## Tasks to perform
(a) In the crossword comments below, what do they say students were taught in elementary school was the source of the Mississippi?
(b) Please write what comes next in the crossword comments below, starting after their last sentence.

## Passage
# # #

2. Everyone used to know ITASCA because you were taught in elementary school Lake ITASCA was the source of the Mississippi.
3. Firesign Theatre fans smiled today, thinking of the "far-flung Isles of Langerhans." (I kicked myself for a long time not remembering they were in the PANCREAS, but it finally came to me).
4. Unlike OFL, I usually am able to complete a Saturday, after some struggle, with no cheats. I usually can't complete a Friday without looking something up on Wikipedia or in a worst case scenario, consulting Dr Google. That was my experience yesterday.
Mad respect for the Brent Gretzky reference, who I watched tear up the low minors in the late 90s
Wasn't the theme song so much as a novelty song, and I had the 45 and we sang it constantly
DJT is not 20th century, he’s 21st century.
Pretty damn hard when I picked this up last night after a long day in the sun. Finished tout de suite when I picked it up again tonight (Sunday night)

# # #

## Provided material
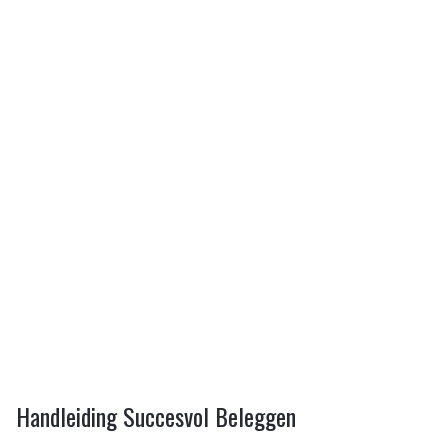
Handleiding Succesvol Beleggen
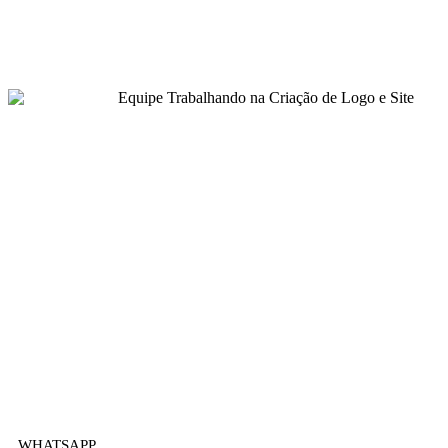
WHATSAPP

# # #

## Outputs by task
(a) Lake Itasca.

(b)
@Lobster11 and @Dorothy Biggs - Isn’t that exactly the disclaimer Rex put at the end? Indeed, what all three of you and many others are pointing out is the reason PPP should be minimized. PPP turns the puzzle into a trivia contest rather than a crossword puzzle. Even something like PRIE DIEU, which isn’t actually PPP, is trivia of the worst sort, easy if you do lots of xwords or are Catholic, but opaque otherwise. I didn’t count, but the comments suggest that this has high PPP, so difficulty is probably a wheelhouse/outhouse thing.
@JC66 - If you are an educator you think “monolithic monopolistic” is going easy. Even if you don’t accept the underlying racism of ETS’ products, the very notion of “standardized testing” has considerably warped the politics and discussions around education. Test scores still correlate better with factors like the family’s SES and the educational level of the mother than things like future academic achievement or even collegiate success. We taxpayers are wasting lots of money paying for a product that is telling us only what we’ve known for a very long time (yeah yeah, I’m retired but it the topic touches a sensitive nerve.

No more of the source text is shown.